**What you have to do:**
In your copy, set down the entries exactly and exclude the pictures.

**Image and design file data:**
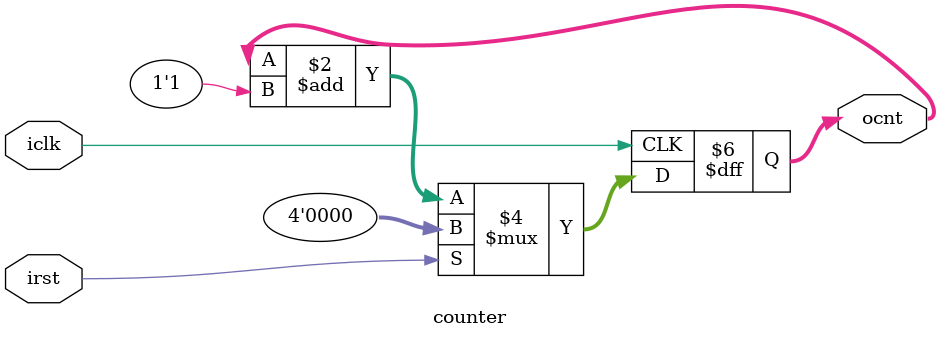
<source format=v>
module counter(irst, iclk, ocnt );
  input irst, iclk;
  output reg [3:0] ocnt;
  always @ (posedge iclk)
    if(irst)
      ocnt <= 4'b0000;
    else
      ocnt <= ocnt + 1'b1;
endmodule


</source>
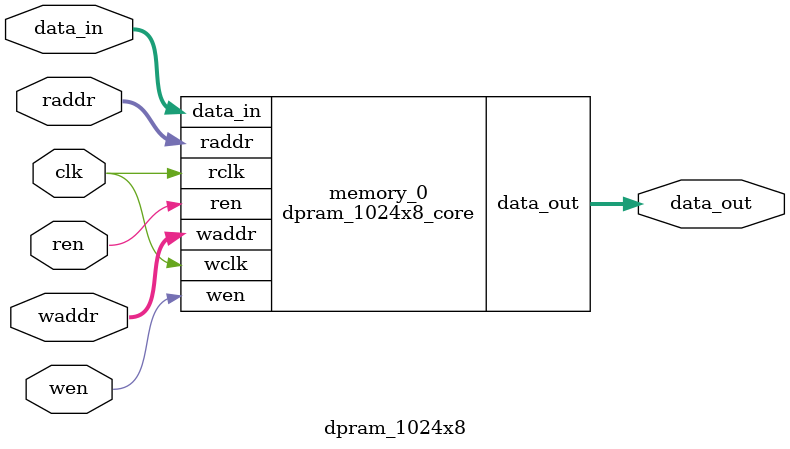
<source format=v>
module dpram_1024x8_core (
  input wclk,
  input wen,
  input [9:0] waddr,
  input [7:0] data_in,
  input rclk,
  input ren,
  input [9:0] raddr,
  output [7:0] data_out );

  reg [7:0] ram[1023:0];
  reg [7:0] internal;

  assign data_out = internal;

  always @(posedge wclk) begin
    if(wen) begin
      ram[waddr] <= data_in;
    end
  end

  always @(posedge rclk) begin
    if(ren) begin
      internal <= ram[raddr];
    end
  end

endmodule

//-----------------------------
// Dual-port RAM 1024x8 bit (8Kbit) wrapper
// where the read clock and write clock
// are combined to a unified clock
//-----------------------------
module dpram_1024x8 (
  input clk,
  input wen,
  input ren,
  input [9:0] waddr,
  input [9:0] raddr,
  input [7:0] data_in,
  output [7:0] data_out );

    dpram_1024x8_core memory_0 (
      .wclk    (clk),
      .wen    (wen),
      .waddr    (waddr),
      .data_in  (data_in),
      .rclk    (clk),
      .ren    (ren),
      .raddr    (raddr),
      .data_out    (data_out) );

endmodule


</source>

**Answer box:**
<source format=v>
module counter(irst, iclk, ocnt );
  input irst, iclk;
  output reg [3:0] ocnt;
  always @ (posedge iclk)
    if(irst)
      ocnt <= 4'b0000;
    else
      ocnt <= ocnt + 1'b1;
endmodule


</source>
<source format=v>
module dpram_1024x8_core (
  input wclk,
  input wen,
  input [9:0] waddr,
  input [7:0] data_in,
  input rclk,
  input ren,
  input [9:0] raddr,
  output [7:0] data_out );

  reg [7:0] ram[1023:0];
  reg [7:0] internal;

  assign data_out = internal;

  always @(posedge wclk) begin
    if(wen) begin
      ram[waddr] <= data_in;
    end
  end

  always @(posedge rclk) begin
    if(ren) begin
      internal <= ram[raddr];
    end
  end

endmodule

//-----------------------------
// Dual-port RAM 1024x8 bit (8Kbit) wrapper
// where the read clock and write clock
// are combined to a unified clock
//-----------------------------
module dpram_1024x8 (
  input clk,
  input wen,
  input ren,
  input [9:0] waddr,
  input [9:0] raddr,
  input [7:0] data_in,
  output [7:0] data_out );

    dpram_1024x8_core memory_0 (
      .wclk    (clk),
      .wen    (wen),
      .waddr    (waddr),
      .data_in  (data_in),
      .rclk    (clk),
      .ren    (ren),
      .raddr    (raddr),
      .data_out    (data_out) );

endmodule


</source>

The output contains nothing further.